◆ Work to be completed
Pull out every line in the data that has the string "circle" in it.

Records from a collection:
..............................

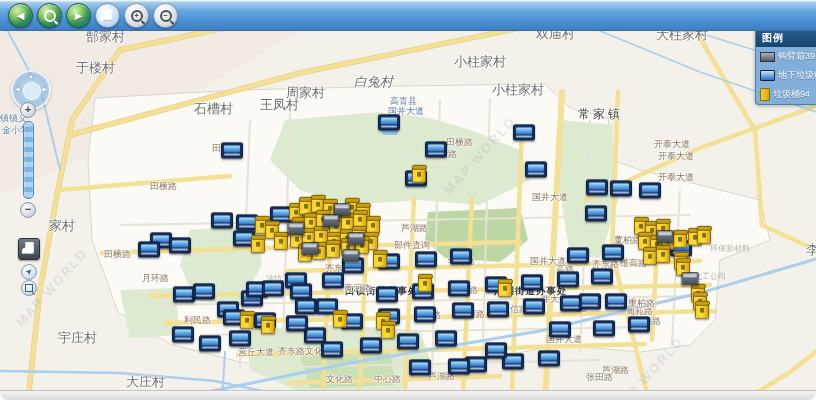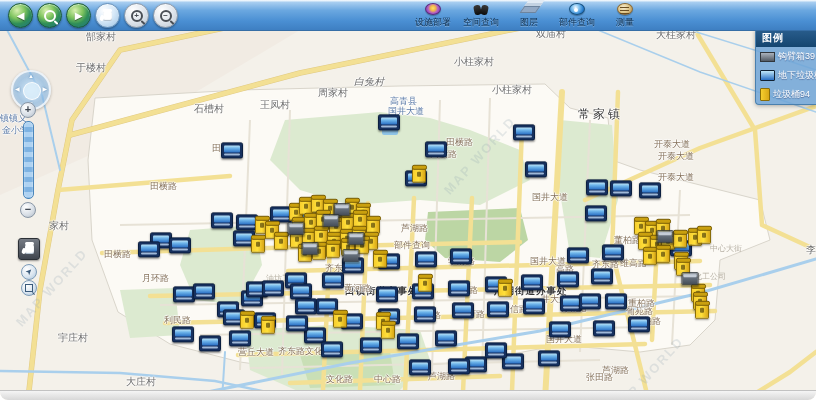--- a/index.html
+++ b/index.html
@@ -44,21 +44,21 @@
   .ic-component{background:radial-gradient(circle at 40% 35%,#eaf6ff 0%,#7fc0ee 35%,#2a7fd0 70%,#1a5a9e 100%);border:1px solid #16507e;position:relative;}
   .ic-component::after{content:"";position:absolute;left:4px;top:4px;width:4px;height:4px;border-radius:50%;background:#fff;}
   .ic-measure{background:radial-gradient(circle at 40% 35%,#f6ecd0 0%,#e0c98e 45%,#b08b4e 100%);border:1px solid #8a6a36;position:relative;}
   .ic-measure::after{content:"";position:absolute;left:2px;top:6px;width:9px;height:1px;background:#6a4e22;box-shadow:0 -3px 0 #6a4e22,0 3px 0 #6a4e22;}
   .tb-label{font-size:9px;color:#10304f;margin-top:1px;white-space:nowrap;text-shadow:0 1px 0 rgba(255,255,255,.35);}
   
   .map{position:absolute;left:0;top:30px;width:816px;height:362px;overflow:hidden;background:#f4f1ea;cursor:grab;}
   .map svg{position:absolute;left:0;top:0;}
   .maplabel{position:absolute;white-space:nowrap;transform:translate(0,-50%);z-index:5;
             text-shadow:-1px 0 1px #fff,1px 0 1px #fff,0 -1px 1px #fff,0 1px 1px #fff;}
-  .lb-v{font-size:10px;color:#6e6e6e;padding-left:48px;}
+  .lb-v{font-size:13px;color:#6e6e6e;padding-left:48px;}
   .lb-r{font-size:9px;color:#85715a;}
   .lb-t{font-size:12px;color:#3c3c3c;letter-spacing:3px;}
   .lb-s{font-size:9px;color:#5c7ba8;}
   .lb-o{font-size:9.5px;color:#333;font-weight:bold;letter-spacing:1px;}
   .lb-f{font-size:8px;color:#b8b2a6;text-shadow:none;}
   .wm{position:absolute;font-size:13px;font-weight:bold;color:#8fa3b0;opacity:.22;
       transform:rotate(-48deg);letter-spacing:2px;z-index:4;}
   
   .marker{position:absolute;transform:translate(-50%,-60%);z-index:10;cursor:pointer;}
   .m-under{width:20px;height:14px;background:#16305e;border:1px solid #0b1f40;border-radius:2px;
@@ -130,42 +130,20 @@
           <span class="g">▶</span>
         </div>
         <div class="nbtn k-hand">
           <span class="hand"></span>
         </div>
         <div class="nbtn k-mag">
           <span class="mini-mag">+</span>
         </div>
         <div class="nbtn k-mag">
           <span class="mini-mag">−</span>
-        </div>
-      </div>
-    <div class="menubtns" id="menubtns">
-        <div class="tb-btn">
-          <span class="tb-icon ic-facility"></span>
-          <span class="tb-label">设施部署</span>
-        </div>
-        <div class="tb-btn">
-          <span class="tb-icon ic-binoculars"></span>
-          <span class="tb-label">空间查询</span>
-        </div>
-        <div class="tb-btn">
-          <span class="tb-icon ic-layers"></span>
-          <span class="tb-label">图层</span>
-        </div>
-        <div class="tb-btn">
-          <span class="tb-icon ic-component"></span>
-          <span class="tb-label">部件查询</span>
-        </div>
-        <div class="tb-btn">
-          <span class="tb-icon ic-measure"></span>
-          <span class="tb-label">测量</span>
         </div>
       </div>
   </div>
 
   <div class="map" id="map">
     <svg width="816" height="362" viewBox="0 0 816 362">
       <rect x="0" y="0" width="816" height="362" fill="#f4f1ea"></rect>
       <polygon points="0,0 300,0 90,125 0,165" fill="#f1ebe3"></polygon>
       <polygon points="95,68 240,60 400,56 545,54 570,78 608,88 612,130 640,140 700,155 760,170 770,210 720,230 715,290 690,315 640,322 560,315 480,330 400,338 315,342 240,332 170,314 118,282 92,210 88,130" fill="#fcfaf5" stroke="#d9d5cb" stroke-width="1"></polygon>
       <polygon points="285,90 380,82 430,88 470,100 520,120 530,150 480,175 420,170 350,175 300,160 270,130" fill="#dcead0"></polygon>
@@ -228,38 +206,38 @@
         <span class="maplabel lb-v" style="left: 38px; top: 7px;">郜家村</span>
         <span class="maplabel lb-v" style="left: 28px; top: 38px;">于楼村</span>
         <span class="maplabel lb-v" style="left: 146px; top: 79px;">石槽村</span>
         <span class="maplabel lb-v" style="left: 1px; top: 196px;">家村</span>
         <span class="maplabel lb-v" style="left: 10px; top: 308px;">宇庄村</span>
         <span class="maplabel lb-v" style="left: 78px; top: 352px;">大庄村</span>
         <span class="maplabel lb-v" style="left: 608px; top: 5px;">大柱家村</span>
         <span class="maplabel lb-v" style="left: 488px; top: 4px;">双庙村</span>
         <span class="maplabel lb-v" style="left: 406px; top: 32px;">小柱家村</span>
         <span class="maplabel lb-v" style="left: 306px; top: 52px; font-style: italic;">白兔村</span>
-        <span class="maplabel lb-v" style="left: 238px; top: 63px; margin-left: 32px;">周家村</span>
+        <span class="maplabel lb-v" style="left: 238px; top: 63px;">周家村</span>
         <span class="maplabel lb-v" style="left: 212px; top: 75px;">王凤村</span>
         <span class="maplabel lb-v" style="left: 444px; top: 60px;">小柱家村</span>
         <span class="maplabel lb-v" style="left: 758px; top: 220px;">李庄村</span>
         <span class="maplabel lb-s" style="left: 0px; top: 88px;">镇镇义</span>
         <span class="maplabel lb-s" style="left: 2px; top: 100px;">金小学</span>
         <span class="maplabel lb-s" style="left: 390px; top: 71px;">高青县</span>
         <span class="maplabel lb-s" style="left: 388px; top: 81px;">国井大道</span>
         <span class="maplabel lb-t" style="left: 578px; top: 84px;">常家镇</span>
         <span class="maplabel lb-o" style="left: 345px; top: 261px;">田镇街道办事处</span>
         <span class="maplabel lb-o" style="left: 494px; top: 261px;">芦湖街道办事处</span>
         <span class="maplabel lb-r" style="left: 212px; top: 118px;">田留路</span>
         <span class="maplabel lb-r" style="left: 446px; top: 112px;">田横路</span>
         <span class="maplabel lb-r" style="left: 430px; top: 124px;">田横路</span>
         <span class="maplabel lb-r" style="left: 150px; top: 156px;">田横路</span>
         <span class="maplabel lb-r" style="left: 104px; top: 224px;">田横路</span>
         <span class="maplabel lb-r" style="left: 142px; top: 248px;">月环路</span>
-        <span class="maplabel lb-r" style="left: 164px; top: 290px;">利民路</span>
+        <span class="maplabel lb-r" style="left: 184px; top: 290px;">利民路</span>
         <span class="maplabel lb-r" style="left: 325px; top: 238px;">齐东路</span>
         <span class="maplabel lb-r" style="left: 344px; top: 258px; font-family: Liberation Serif, serif;">黄河路</span>
         <span class="maplabel lb-r" style="left: 394px; top: 215px;">部件查询</span>
         <span class="maplabel lb-r" style="left: 592px; top: 234px;">齐东路</span>
         <span class="maplabel lb-r" style="left: 620px; top: 233px;">维高路</span>
         <span class="maplabel lb-r" style="left: 560px; top: 278px;">青城路</span>
         <span class="maplabel lb-r" style="left: 448px; top: 231px;">学府路</span>
         <span class="maplabel lb-r" style="left: 451px; top: 260px;">学府路</span>
         <span class="maplabel lb-r" style="left: 458px; top: 284px;">学府路</span>
         <span class="maplabel lb-r" style="left: 401px; top: 198px;">芦湖路</span>
@@ -279,21 +257,21 @@
         <span class="maplabel lb-r" style="left: 586px; top: 347px;">张田路</span>
         <span class="maplabel lb-r" style="left: 614px; top: 210px;">董柏路</span>
         <span class="maplabel lb-r" style="left: 660px; top: 212px;">开泰大道</span>
         <span class="maplabel lb-r" style="left: 626px; top: 281px;">葡苑路</span>
         <span class="maplabel lb-r" style="left: 634px; top: 291px;">董柏路</span>
         <span class="maplabel lb-r" style="left: 628px; top: 273px;">重柏路</span>
         <span class="maplabel lb-r" style="left: 654px; top: 114px;">开泰大道</span>
         <span class="maplabel lb-r" style="left: 658px; top: 126px;">开泰大道</span>
         <span class="maplabel lb-r" style="left: 658px; top: 147px;">开泰大道</span>
         <span class="maplabel lb-f" style="left: 694px; top: 226px; margin-top: 20px;">化工公司</span>
-        <span class="maplabel lb-f" style="left: 710px; top: 218px;">中心大街</span>
+        <span class="maplabel lb-f" style="left: 710px; top: 218px;">环保新材料</span>
         <span class="maplabel lb-f" style="left: 266px; top: 248px;">油坊工业</span>
       </div>
     <div id="watermarks">
         <span class="wm" style="left: 2px; top: 250px;">MAP WORLD</span>
         <span class="wm" style="left: 430px; top: 118px;">MAP WORLD</span>
         <span class="wm" style="left: 598px; top: 338px;">MAP WORLD</span>
       </div>
     <div id="markers">
         <div class="marker m-under" style="left: 389px; top: 94px;"></div>
         <div class="marker m-under" style="left: 524px; top: 104px;"></div>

..............................

◆ Result below
   .ic-component{background:radial-gradient(circle at 40% 35%,#eaf6ff 0%,#7fc0ee 35%,#2a7fd0 70%,#1a5a9e 100%);border:1px solid #16507e;position:relative;}
   .ic-measure{background:radial-gradient(circle at 40% 35%,#f6ecd0 0%,#e0c98e 45%,#b08b4e 100%);border:1px solid #8a6a36;position:relative;}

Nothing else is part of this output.